**Work instructions:**
Find every line in the records below that holds the word "center", and copy each one.

**Provided records:**
[Start of section]
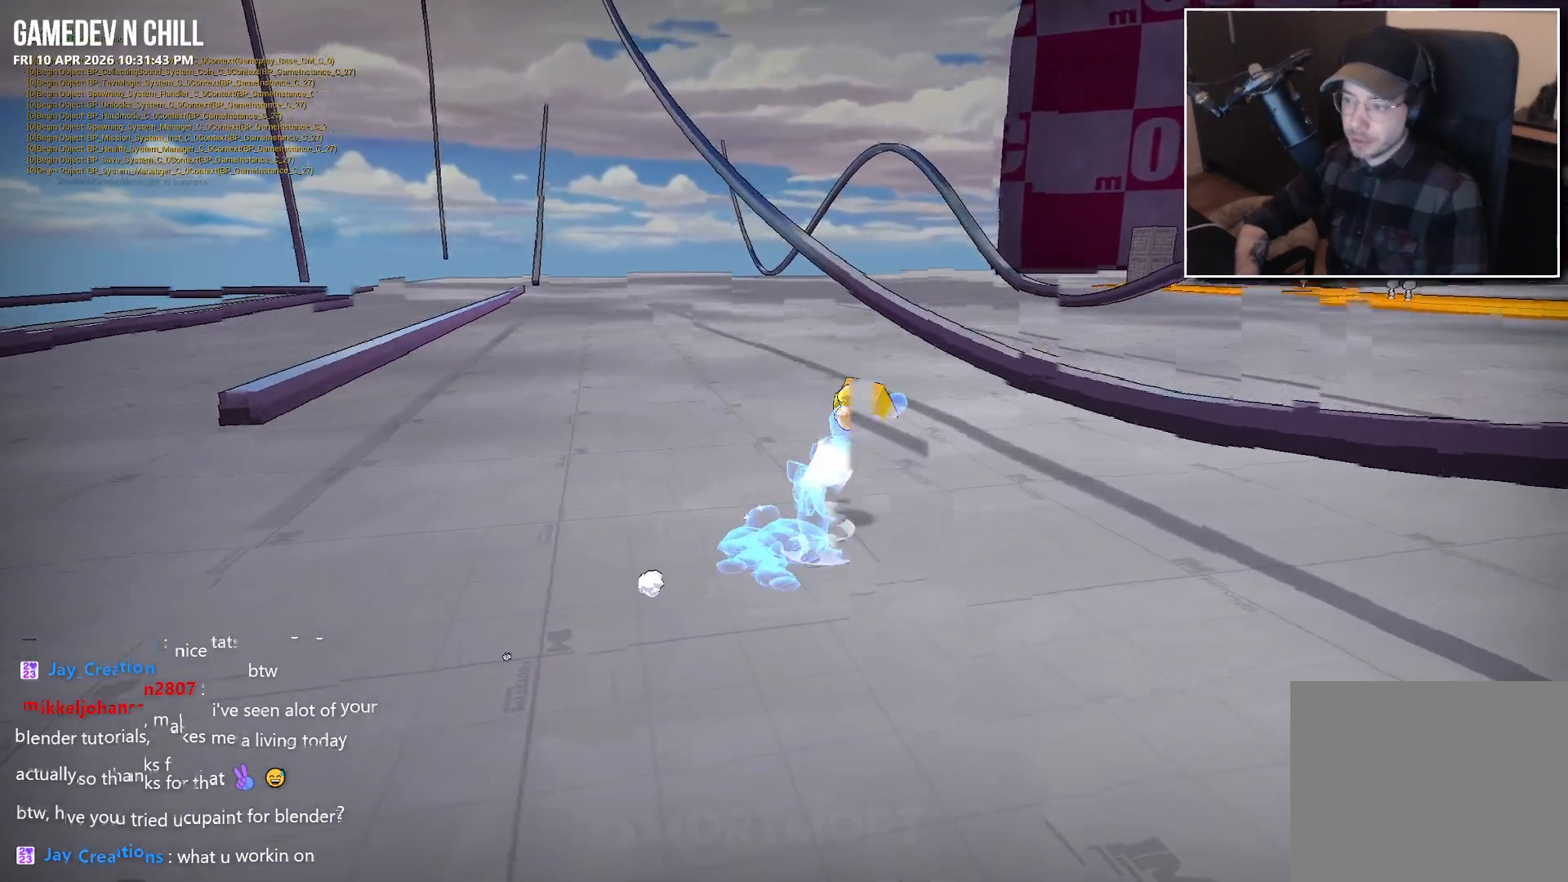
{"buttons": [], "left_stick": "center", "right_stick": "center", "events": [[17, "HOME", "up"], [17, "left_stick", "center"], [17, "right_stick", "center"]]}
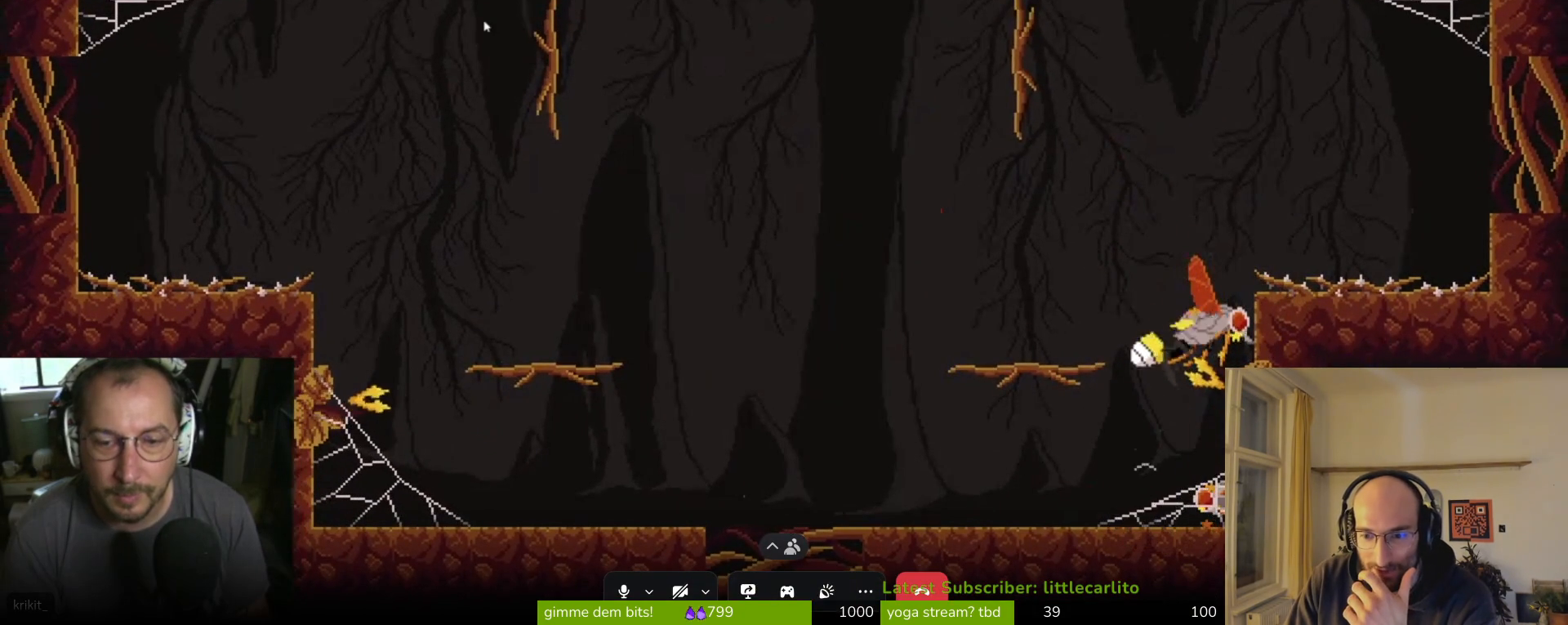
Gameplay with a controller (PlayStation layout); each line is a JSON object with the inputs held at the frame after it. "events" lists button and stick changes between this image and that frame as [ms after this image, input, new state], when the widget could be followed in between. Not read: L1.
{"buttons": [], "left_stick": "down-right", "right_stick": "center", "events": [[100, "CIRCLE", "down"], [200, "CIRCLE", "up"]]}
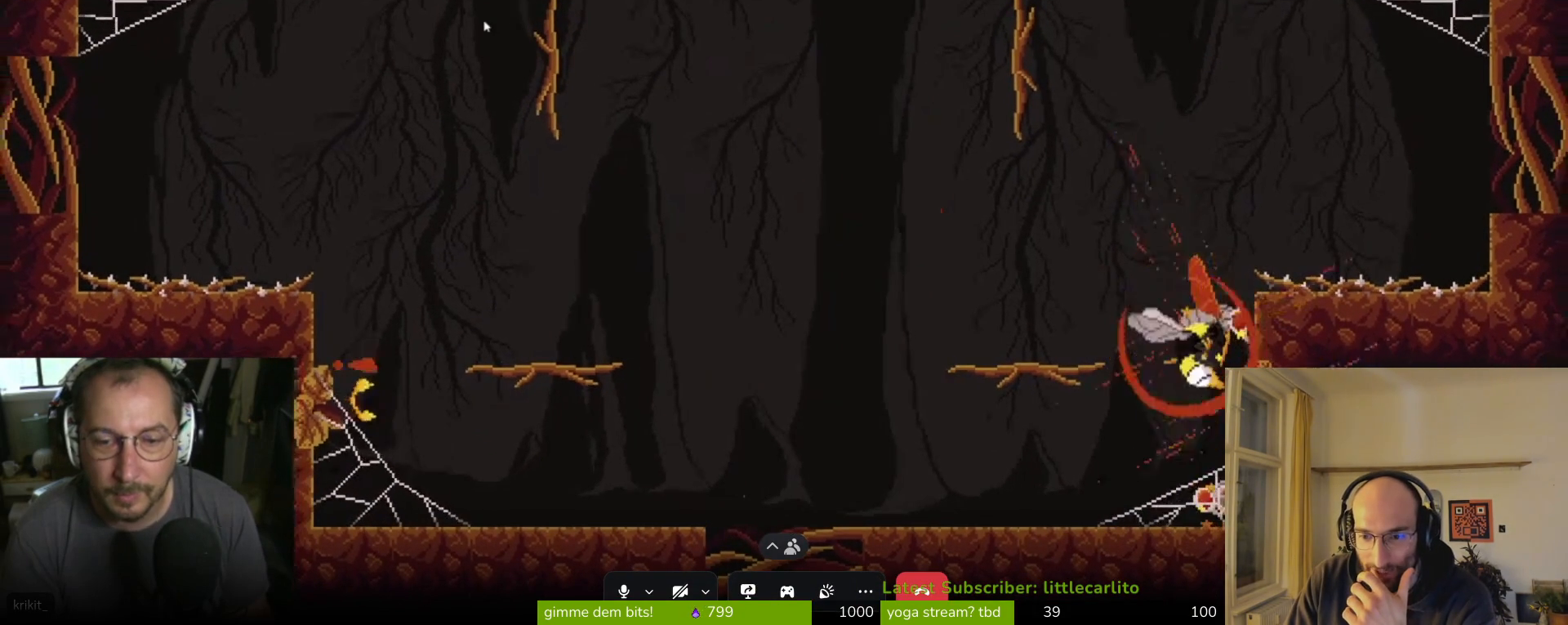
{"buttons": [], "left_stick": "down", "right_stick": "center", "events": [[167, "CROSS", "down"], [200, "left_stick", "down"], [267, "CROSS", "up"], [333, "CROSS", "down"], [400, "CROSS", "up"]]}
[End of section]
[Start of section]
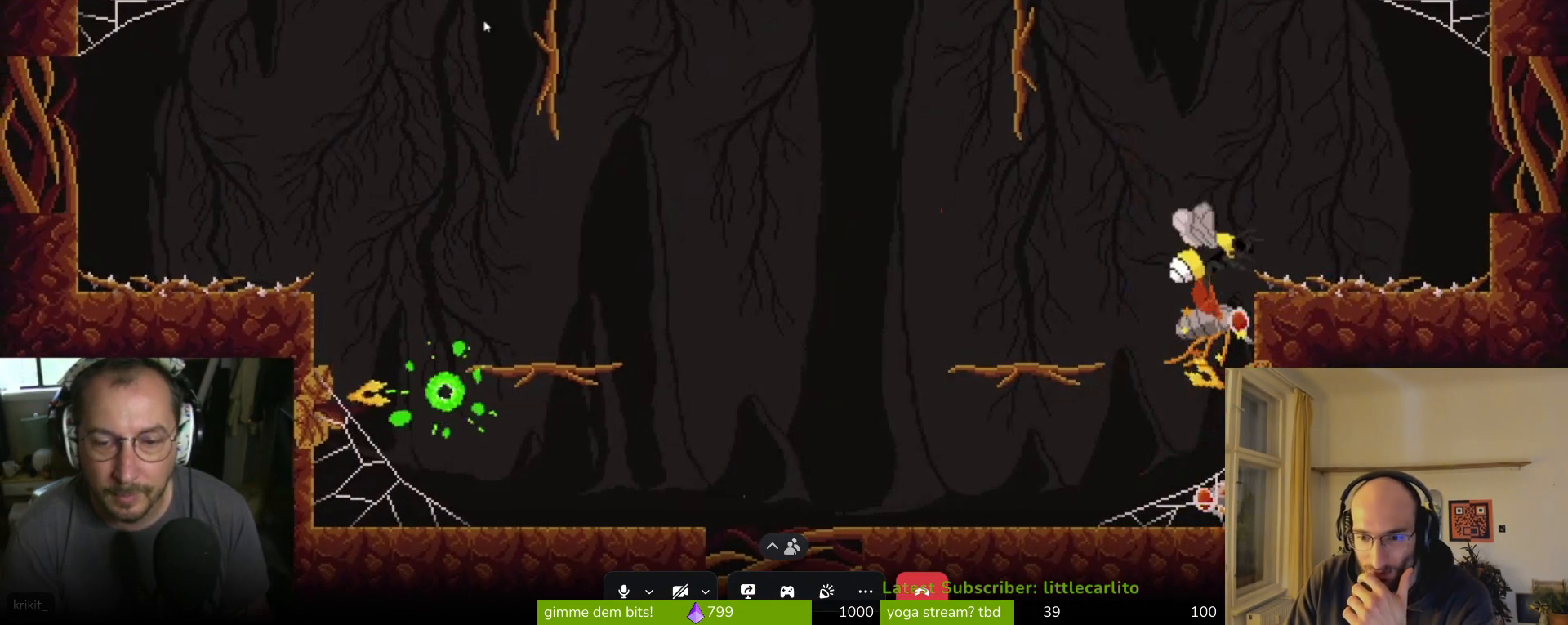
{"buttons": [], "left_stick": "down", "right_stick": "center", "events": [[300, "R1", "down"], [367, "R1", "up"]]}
[End of section]
[Start of section]
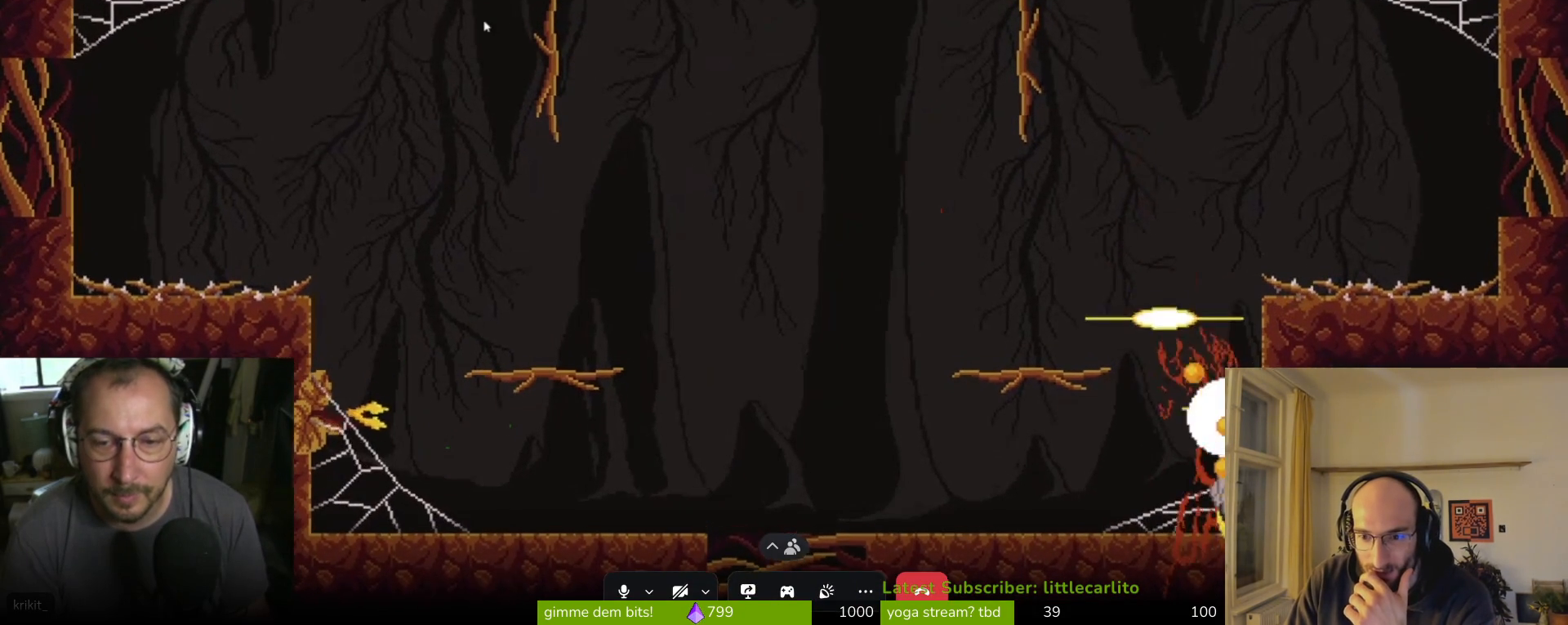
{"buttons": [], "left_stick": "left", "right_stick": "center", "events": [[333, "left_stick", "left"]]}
[End of section]
**Expected answer:**
{"buttons": [], "left_stick": "center", "right_stick": "center", "events": [[17, "HOME", "up"], [17, "left_stick", "center"], [17, "right_stick", "center"]]}
{"buttons": [], "left_stick": "down-right", "right_stick": "center", "events": [[100, "CIRCLE", "down"], [200, "CIRCLE", "up"]]}
{"buttons": [], "left_stick": "down", "right_stick": "center", "events": [[167, "CROSS", "down"], [200, "left_stick", "down"], [267, "CROSS", "up"], [333, "CROSS", "down"], [400, "CROSS", "up"]]}
{"buttons": [], "left_stick": "down", "right_stick": "center", "events": [[300, "R1", "down"], [367, "R1", "up"]]}
{"buttons": [], "left_stick": "left", "right_stick": "center", "events": [[333, "left_stick", "left"]]}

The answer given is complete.